Homeowners can earn the credit up to a 30 percent ceiling on materials. However, if you're working with heating and air conditioning, you could receive a credit up to 30 percent of the cost and installation for a solar- powered water heater or biomass stove. Another provision of the legislation creates a no-repay $8,000 tax credit to a first-time homeowner.

Tax Rules and a Quick Warning The provisions of the stimulus tripled the size of credits for upgrading your home. But you must meet Federal requirements to successfully file for the credit or return. All new HVAC systems or new windows, skylights, doors, etc., have to be installed between January 1, 2009, and December 31, 2010.

If you're planning on taking the credit, you must buy products that meet Federal energy efficiency requirements. Even a product identified on its label as an Energy Star certified item may not meet the regulations. New compliance levels have been set based on National Fenestration Council (NFRC) ratings for U-Factor and Solar Heat-Gain-Coefficient values.

There are varieties of insulation products that meet lifespan and warranty requirements that you can add to your materials checklist.
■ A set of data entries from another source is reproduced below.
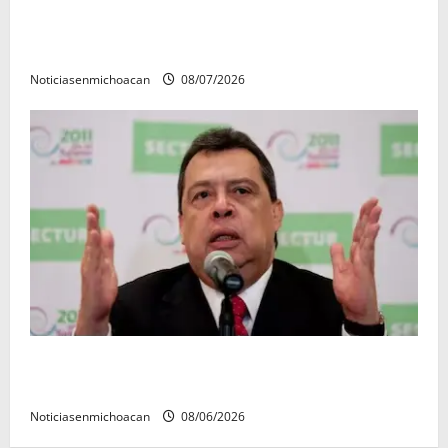
Vinculan a proceso al R1, permanecera en prisión
preventiva
Noticiasenmichoacan
08/07/2026
FGR detiene al exgobernador Ángel Aguirre por
presunto encubrimiento en el caso Ayotzinapa
Noticiasenmichoacan
08/06/2026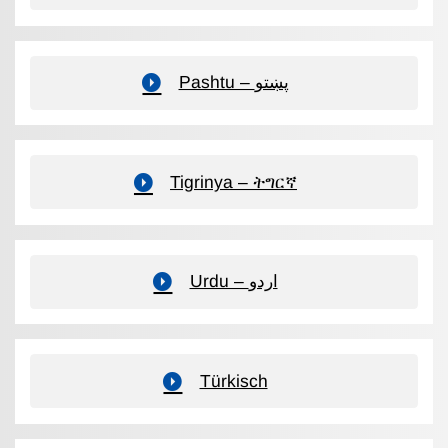
Pashtu – پښتو
Tigrinya – ትግርኛ
Urdu – اردو
Türkisch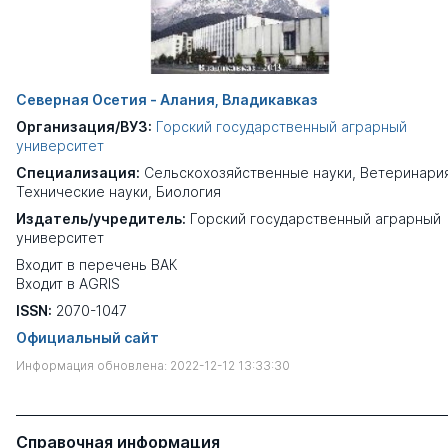
Северная Осетия - Алания, Владикавказ
Организация/ВУЗ:
Горский государственный аграрный
университет
Специализация:
Сельскохозяйственные науки
,
Ветеринари
Технические науки
,
Биология
Издатель/учредитель:
Горский государственный аграрный
университет
Входит в перечень ВАК
Входит в AGRIS
ISSN:
2070-1047
Официальный сайт
Информация обновлена: 2022-12-12 13:33:30
Справочная информация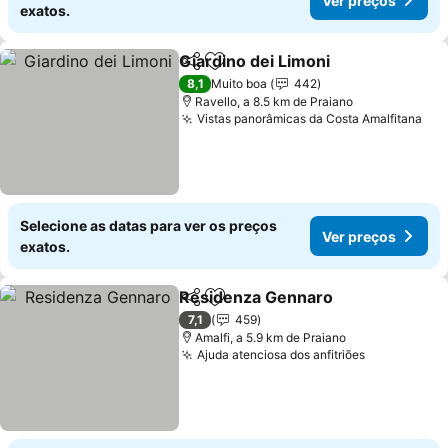
Ver preços
exatos.
Giardino dei Limoni
Partilhar
Adicionar aos favoritos
Ver pr
8,1
Muito boa
442
Ravello, a 8.5 km de Praiano
Vistas panorâmicas da Costa Amalfitana
Ver
Selecione as datas para ver os preços
Ver preços
exatos.
Residenza Gennaro
Partilhar
Adicionar aos favoritos
Ver pr
7,1
459
Amalfi, a 5.9 km de Praiano
Ajuda atenciosa dos anfitriões
Ver preços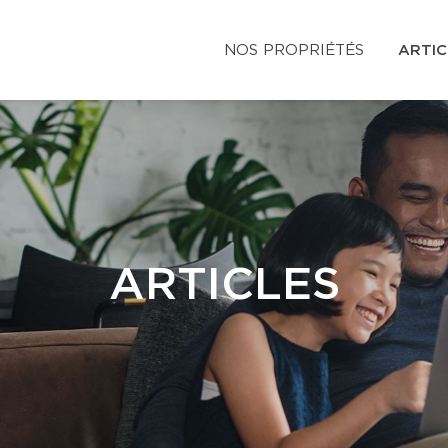
NOS PROPRIÉTÉS
ARTIC
ARTICLES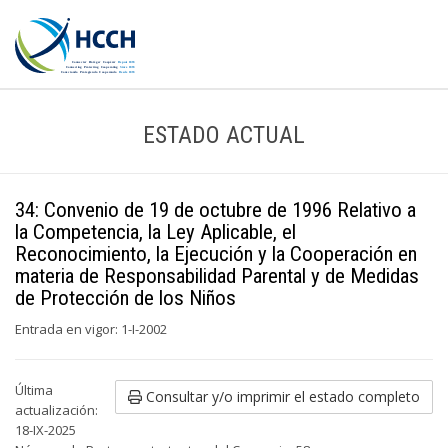
ESTADO ACTUAL
34: Convenio de 19 de octubre de 1996 Relativo a
la Competencia, la Ley Aplicable, el
Reconocimiento, la Ejecución y la Cooperación en
materia de Responsabilidad Parental y de Medidas
de Protección de los Niños
Entrada en vigor: 1-I-2002
Última
Consultar y/o imprimir el estado completo
actualización:
18-IX-2025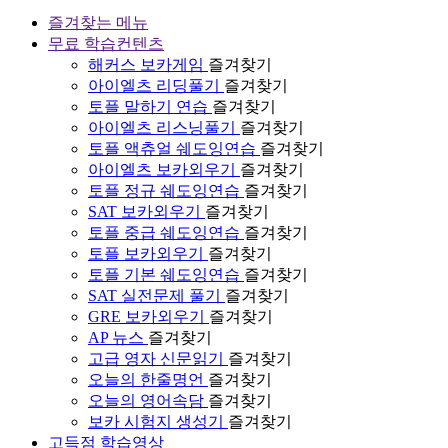
즐겨찾는 메뉴
무료 학습컨텐츠
해커스 보카게임
즐겨찾기
아이엘츠 리딩풀기
즐겨찾기
토플 말하기 연습
즐겨찾기
아이엘츠 리스닝풀기
즐겨찾기
토플 액츄얼 쉐도잉연습
즐겨찾기
아이엘츠 보카외우기
즐겨찾기
토플 정규 쉐도잉연습
즐겨찾기
SAT 보카외우기
즐겨찾기
토플 중급 쉐도잉연습
즐겨찾기
토플 보카외우기
즐겨찾기
토플 기본 쉐도잉연습
즐겨찾기
SAT 실전문제 풀기
즐겨찾기
GRE 보카외우기
즐겨찾기
AP 뉴스
즐겨찾기
고급 영자 신문읽기
즐겨찾기
오늘의 한줄명언
즐겨찾기
오늘의 영어속담
즐겨찾기
보카 시험지 생성기
즐겨찾기
고득점 학습영상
And roofing materials that meet Energy Star requirements may also qualify.

Insist on Paper For each purchase you want to apply to your tax return, you'll need the receipt, the product tag verifying its energy-efficiency ratings (Manufacturer's Certification Statement), and a separate form provided by the retailer indicating the sale of an qualifying item.

Don't confuse your contractor with your tax attorney. Look carefully at advertising from contractors who claim that they'll match your $1,500 tax credit. That's assuming that you can qualify for one. Remember, only certain energy-efficient renovations qualify for tax credits and include labor costs. Review the list at the Energy Star website.

Also, don't take a contractor's word that the materials meet the provisions unless you see the actual manufacturer's certification tag. Any contract or work-order you arrange with your installer should itemize materials costs in a separate breakout from labor. You'll need to save all the documentation you can for your records.

It's worth a note that the law also set aside $5 billion in funds for weatherization assistance to qualified low-income households.